An earlier meaning for coddle is “to boil gently; seethe; stew, as fruit,” probably ultimately coming from the Latin calidium, “warm drink, warm wine and water.” The verb sense of “treat[ing] tenderly as an invalid; humor; pamper” was first recorded in Austen’s Emma. Mollycoddle, “to be overprotective and indulgent toward,” is newer, attested to 1870, with molly “used contemptuously since 1754 for ‘a milksop, an effeminate man.’”


“Coming down, she found a letter from Mr Pinckney. It had been forwarded by her grandmother from Ravenel and was dated at Wheeling. A ‘bread-and-butter’ letter – the English call it a Collins, after the respectable gentleman so named in one of Jane Austen’s novels.”

Frederic Jesup Stimson, In Cure of Her Soul, 1906

A bread-and-butter letter is “a short, hand-written communication to thank someone who has recently provided you with hospitality, usually dinner or an overnight visit,” where bread and butter refers to “hospitality in general.”

According to World Wide Words, the Collins letter is “a literary joke based on William Collins, an elaborately polite character” in Austen’s Pride and Prejudice, published in 1813: “The promised letter of thanks from Mr.
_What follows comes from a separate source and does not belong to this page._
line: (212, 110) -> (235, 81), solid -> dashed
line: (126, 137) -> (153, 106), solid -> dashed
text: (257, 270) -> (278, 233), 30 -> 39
Collins arrived on Tuesday, addressed to their father, and written with all the solemnity of gratitude which a twelvemonth’s abode in the family might have prompted.”


“Miss Crawford appeared gratified by the application, and after a moment’s thought, urged Fanny’s returning with her in a much more cordial manner than before, and proposed their going up into her room, where they might have a comfortable coze, without disturbing Dr. and Mrs. Grant, who were together in the drawing-room.”
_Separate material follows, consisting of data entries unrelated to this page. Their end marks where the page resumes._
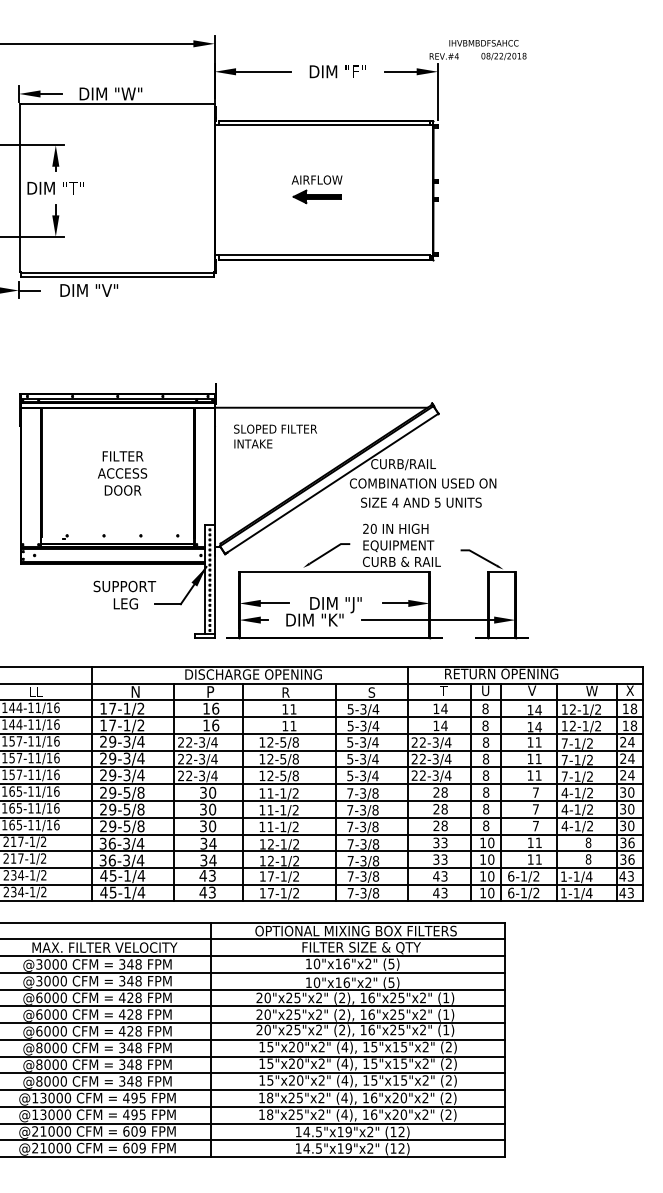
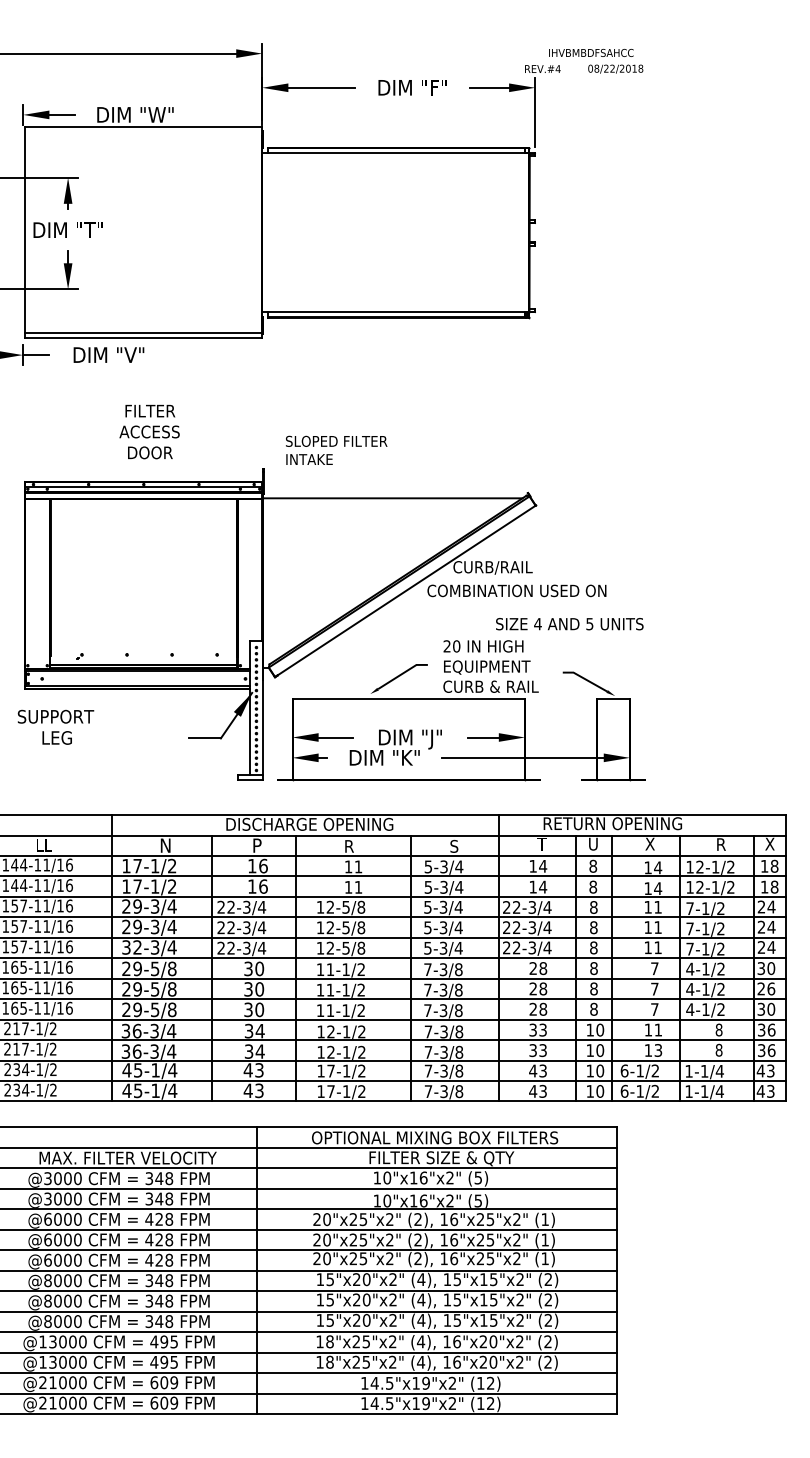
part: (316, 189) -> (386, 231), removed
text: (275, 436) -> (336, 450), moved
text: (122, 473) -> (149, 432), moved
text: (421, 502) -> (569, 623), moved
text: (124, 594) -> (55, 726), moved
text: (532, 690) -> (650, 843), V -> X
text: (591, 690) -> (722, 843), W -> R
text: (108, 775) -> (132, 947), 29-3/4 -> 32-3/4
text: (627, 809) -> (766, 989), 30 -> 26
text: (538, 859) -> (657, 1050), 11 -> 13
Jane Austen, Mansfield Park, 1814

Coze refers to “anything snug, comfortable, or cozy; specifically, a cozy conversation, or tête-à-tête.” The word made its first recorded appearance in Austen’s Mansfield Park, and was formed by associating, according to the OED, cozy, which originated around 1709, and the French causer, to talk.
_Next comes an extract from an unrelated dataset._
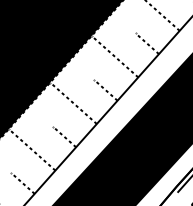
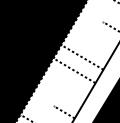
line: (114, 56) -> (82, 57), moved
line: (105, 90) -> (88, 70), removed
line: (73, 103) -> (74, 70), moved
“I flatter myself that itty Dordy will not forget me at least under a week.”

Jane Austen, The Novels and Letters of Jane Austen, Volume 11, 1798

Itty, baby talk for something small, made its first appearance in a letter from Austen. Related are itty-bitty (1855) and itsy-bitsy (1890).


“The term ‘Janeite’ was coined in 1894 in George Saintsbury’s preface to ‘Pride and Prejudice,’ and Rudyard Kipling wrote a story called ‘The Janeites’ in 1924, about World War I soldiers who get through the ugliness of trench warfare through their shared love of Austen’s novels.”

Rebecca Traister, “I Dream of Darcy,” Salon, June 27, 2007

A Janeite is a fan of Jane Austen and her writings. Other fan words include Trekker, Trekkie, shipper, Browncoat, and x phile.


“Mrs Weston, who seemed to have walked there on purpose to be tired, and sit all the time with him, remained, when all the others were invited or persuaded out, his patient listener and sympathizer.”

Jane Austen, Emma: A Novel, 1815

A sympathizer is “one who sympathizes with or feels for another; one who feels sympathy,” and is formed from the verb sympathize. Sympathizer’s first recorded usage is in Austen’s Emma, and has come to especially refer to “one disposed to agree with or approve a party, cause, etc.; a backer-up,” according to the OED.


“Did you ever see such a little tittuppy thing in your life? There is not a sound piece of iron about it.”

Jane Austen, Northanger Abbey, 1817

Tituppy, sometimes tittupy, means “lively; prancing; high-stepping,” or “shaky; unsteady; ticklish.” Its first recorded usage is in Austen’s Northanger Abbey, and comes from tittup, “to move in a lively, capering manner; prance,” or “a lively, capering manner of moving or walking; a prance.” Tittup may be “imitative of the sound of a horse’s hooves.”